Monday, February 2, 2009

"Reality Check"























I need to hide, and heal. ..and that's that. I've been making this thing a joke so I could keep relatively sane, but now it's all catching up with me for real.

So I'll see you on the other side.

...good night for now.

4 comments:

garbled said...

you just stay onside 'cos you're needed HERE and NOW - martyrs are NO FUCKING USE ! (sorry for shoutin' but you need to hear it; much love, message is garbled x)

garbled said...

now that i've successfully vented my spleen, please let me offer some slightly better advice: health tourism !
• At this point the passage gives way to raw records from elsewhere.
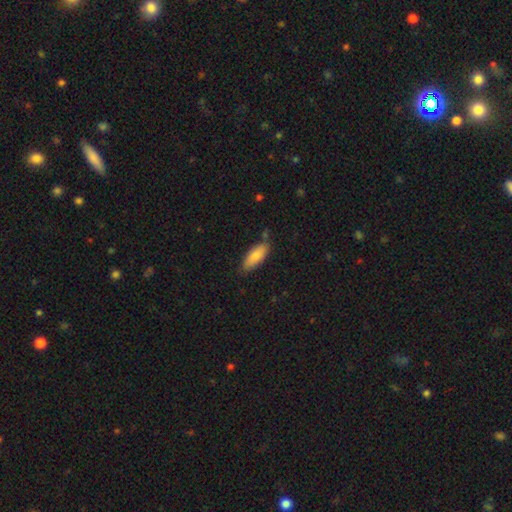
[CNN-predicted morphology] type=smooth (80%); roundness=in between (75%); merging=none (76%).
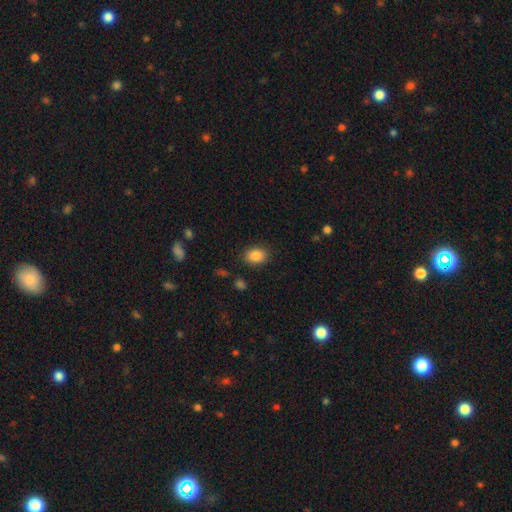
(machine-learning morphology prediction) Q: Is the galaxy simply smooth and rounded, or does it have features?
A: smooth — 86%.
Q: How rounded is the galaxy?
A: in between — 67%.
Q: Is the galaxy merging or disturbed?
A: none — 86%.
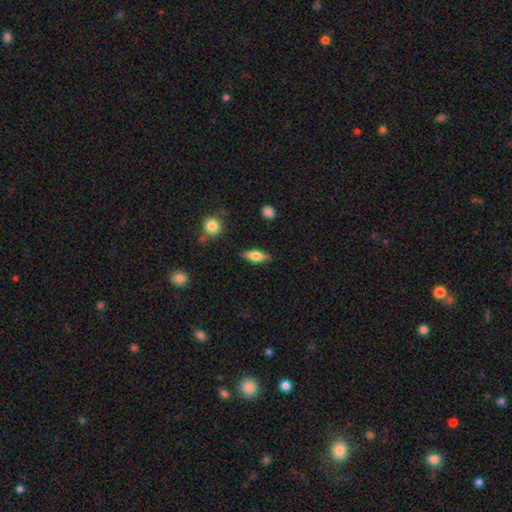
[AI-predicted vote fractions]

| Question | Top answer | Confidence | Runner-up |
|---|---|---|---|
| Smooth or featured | smooth | 69% | featured or disk (24%) |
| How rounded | in between | 71% | cigar-shaped (26%) |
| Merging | none | 83% | minor disturbance (12%) |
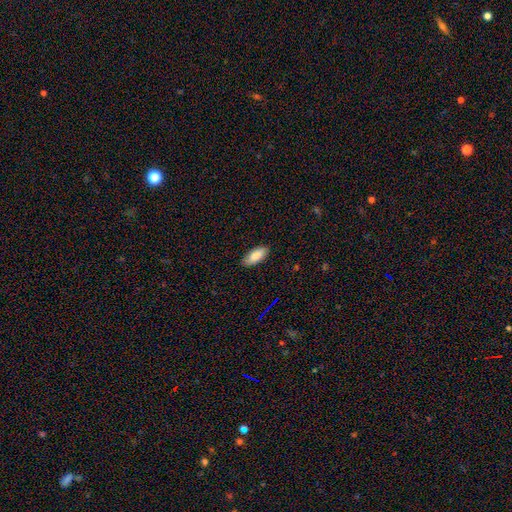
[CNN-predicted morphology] Smooth or featured? smooth (85%)
How rounded? in between (85%)
Merging? none (86%)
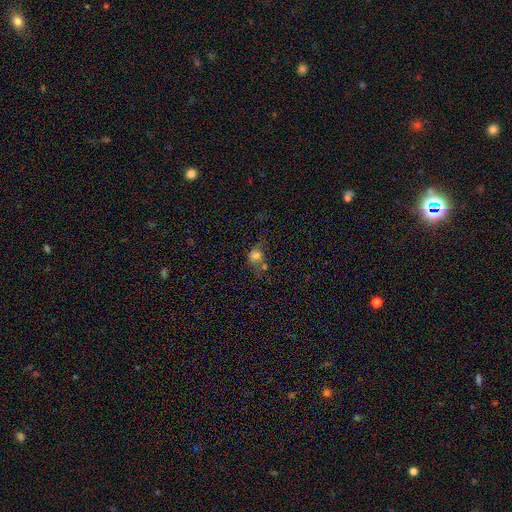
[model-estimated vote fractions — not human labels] This appears to be a smooth galaxy with no disk features (66%) that is round (64%). Merging: none (35%).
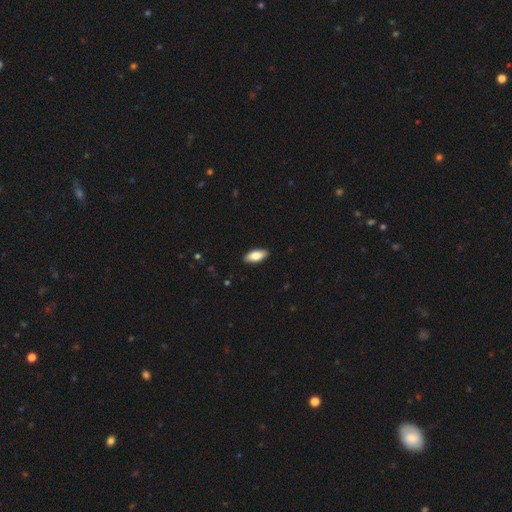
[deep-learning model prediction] The model was most divided on "smooth or featured": smooth: 84%, featured or disk: 10%, star or artifact: 6%. More confident: merging — none (90%); how rounded — in between (88%).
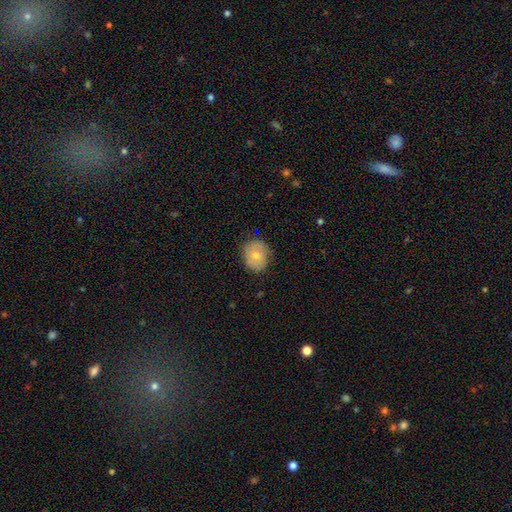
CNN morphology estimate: Smooth or featured?
  - smooth: 69% *
  - featured or disk: 23%
  - star or artifact: 7%
How rounded?
  - round: 65% *
  - in between: 34%
  - cigar-shaped: 1%
Merging?
  - none: 76% *
  - minor disturbance: 19%
  - major disturbance: 4%
  - merger: 1%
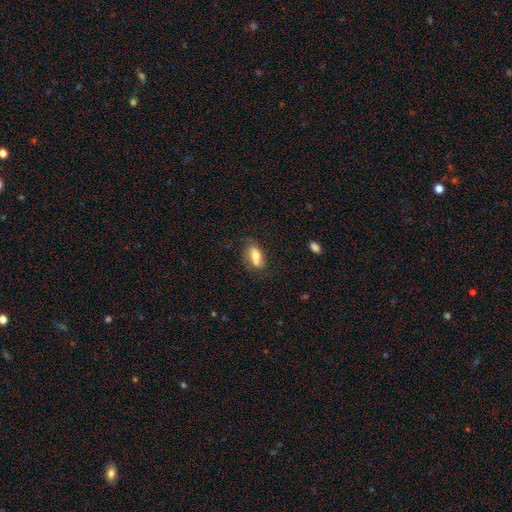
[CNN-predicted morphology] Overall: smooth (61%; featured or disk 30%). How rounded: in between (83%). Merging: none (58%; minor disturbance 24%).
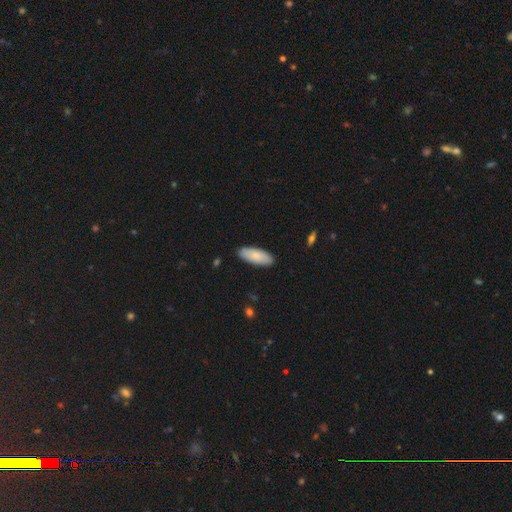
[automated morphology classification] Smooth or featured? Predicted: smooth (p=0.81). How rounded? Predicted: in between (p=0.78). Merging? Predicted: none (p=0.88).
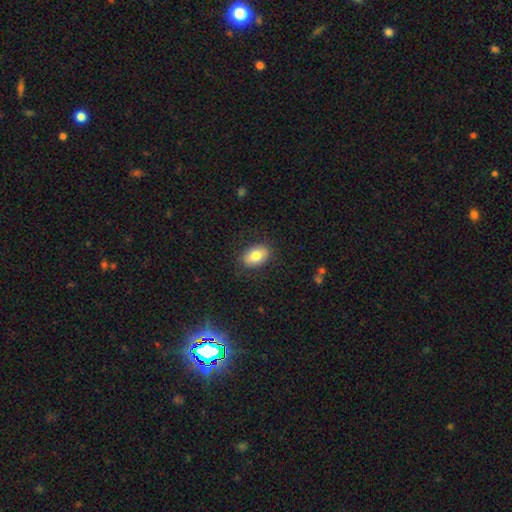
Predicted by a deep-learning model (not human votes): This is likely a smooth galaxy (80%). How rounded: clearly in between (86%). Merging: clearly none (84%).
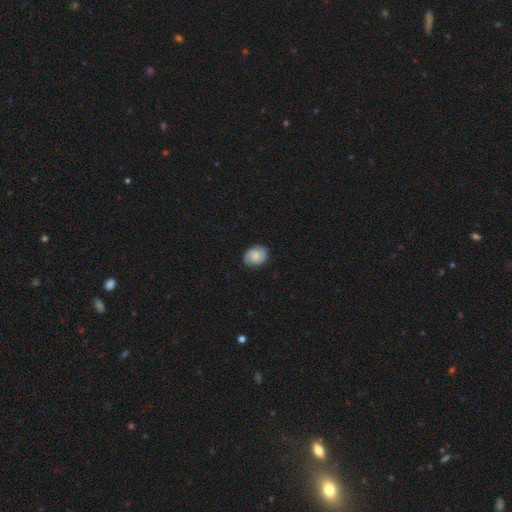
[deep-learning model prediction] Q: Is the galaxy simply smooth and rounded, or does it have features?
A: smooth — 46%, tied with featured or disk.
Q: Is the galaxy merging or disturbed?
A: none — 82%.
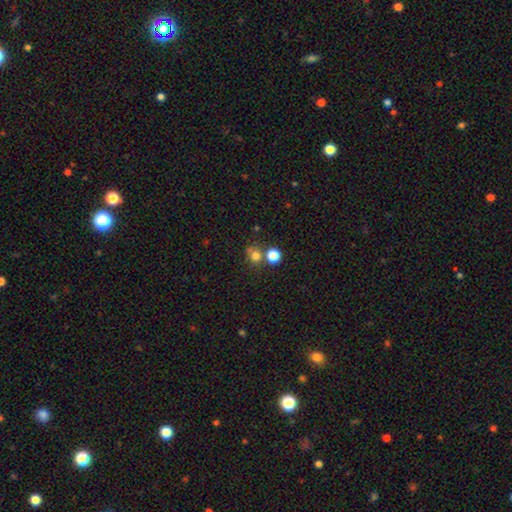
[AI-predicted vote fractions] smooth 75%, star or artifact 18%, featured or disk 8%. Down the decision tree: how rounded — round (84%); merging — none (60%).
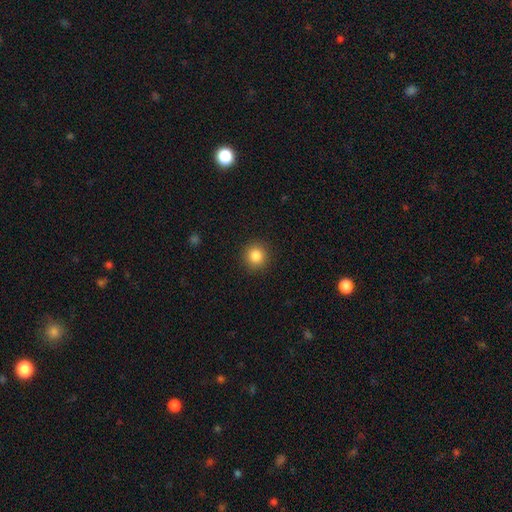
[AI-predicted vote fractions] Smooth or featured? Predicted: smooth (p=0.85). How rounded? Predicted: round (p=0.92). Merging? Predicted: none (p=0.91).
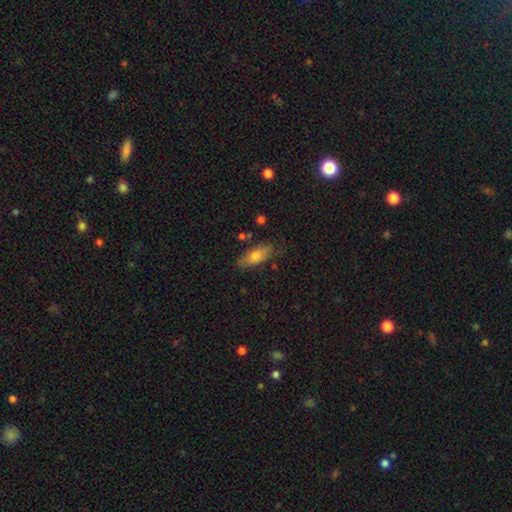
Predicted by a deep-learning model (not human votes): smooth 74%, featured or disk 19%, star or artifact 8%. Down the decision tree: how rounded — in between (74%); merging — none (76%).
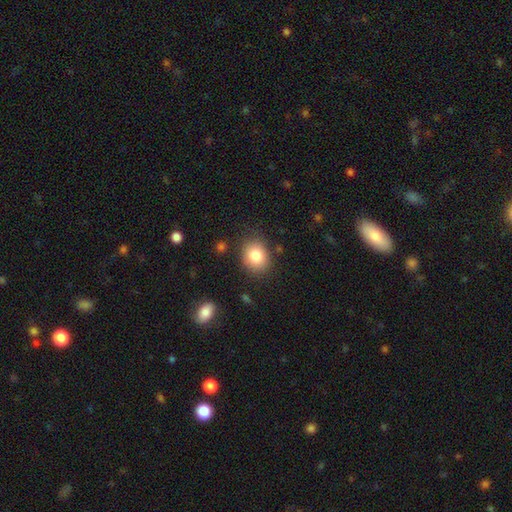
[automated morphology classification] A smooth galaxy with no disk features (82%) that is round (60%). Merging: none (82%).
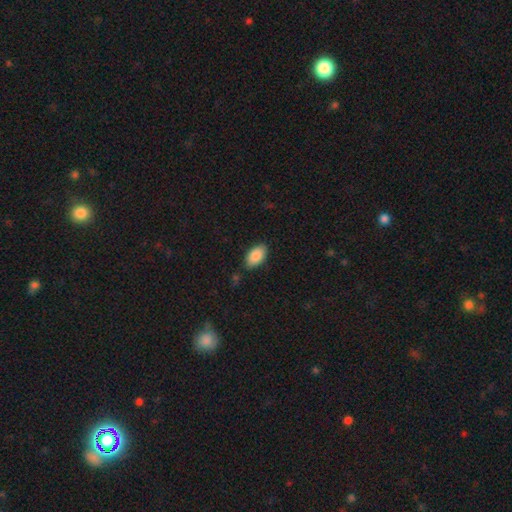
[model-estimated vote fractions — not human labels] Q: Smooth or featured?
A: smooth (88%); runner-up: star or artifact (7%)
Q: How rounded?
A: in between (94%); runner-up: round (4%)
Q: Merging?
A: none (84%); runner-up: minor disturbance (12%)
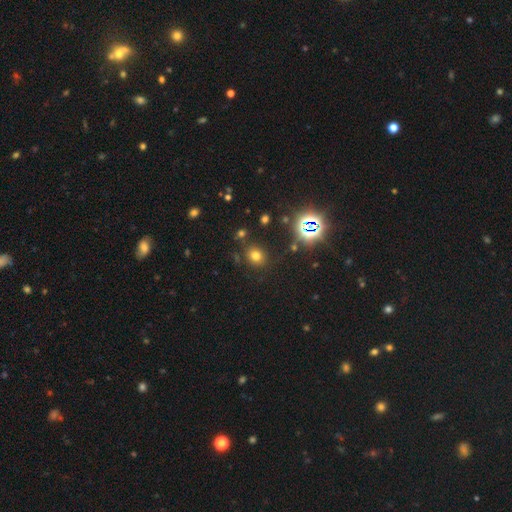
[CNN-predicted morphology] smooth-or-featured: smooth: 68% | star or artifact: 24% | featured or disk: 8%
  how-rounded: round: 72% | in between: 27% | cigar-shaped: 1%
  merging: none: 83% | minor disturbance: 9% | merger: 4% | major disturbance: 4%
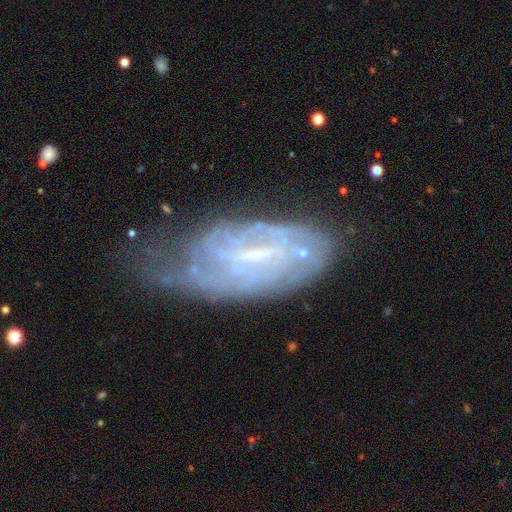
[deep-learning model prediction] Morphology: type=featured or disk (74%); edge-on=no (92%); bar=weak (49%); spiral arms=yes (81%); winding=tight (60%); arm count=can't tell (56%); bulge=small (53%); merging=none (42%).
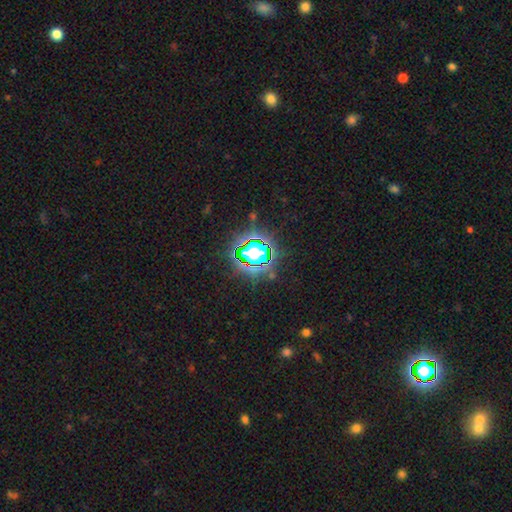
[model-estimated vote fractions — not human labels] Smooth or featured?
  - star or artifact: 73% *
  - smooth: 17%
  - featured or disk: 11%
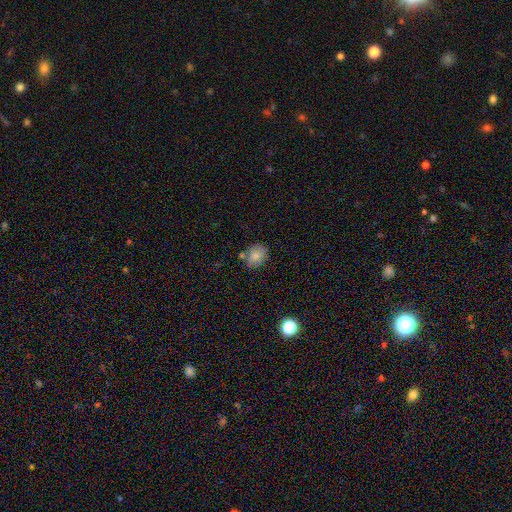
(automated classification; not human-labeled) A smooth galaxy with no disk features (79%) that is in between round and cigar-shaped (51%). Merging: none (68%).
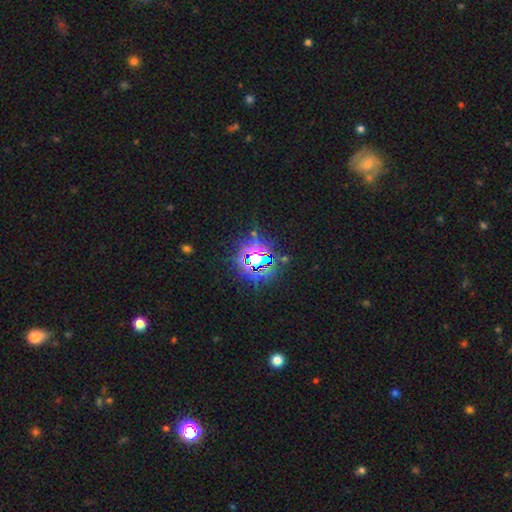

find some dollars for airfare, and get yourself to 'the other side' of the pond; collapse on our streets and here you'll find our NHS taking you in hand: no fees, no medicaid (is that what you yanks call it?), you'll get care and it'll cost you nuttin' courtesy of the British tax-payer.
When soup and prayers run out, we'll still be here ('cos we can't be over there) !
message is garbled x

Cannibal said...

Yes I concur, Martyrdom only workes for zealots. Well here's a thought. I might myself reach medical salvation in one of Her Majesty's royal hospitals if only I could survive the trans-Atlantic flight. With the condition of my vascular system I might expire at a high altitude.

Fida said...

Hey, you just moved into your own house and you are already tired of it! Common now, Honey, get your butt off the couch and get a cheesecake. It has healing ingredients, ya know! Remember what you wrote just a few days ago:

“These daze when I want to push the envelope I go over to *Juniors in Brooklyn, and picks up one of them swell cheese cakes!

Man that's heaven!”

Or hop over the pond or grab a coat and hitchhike north!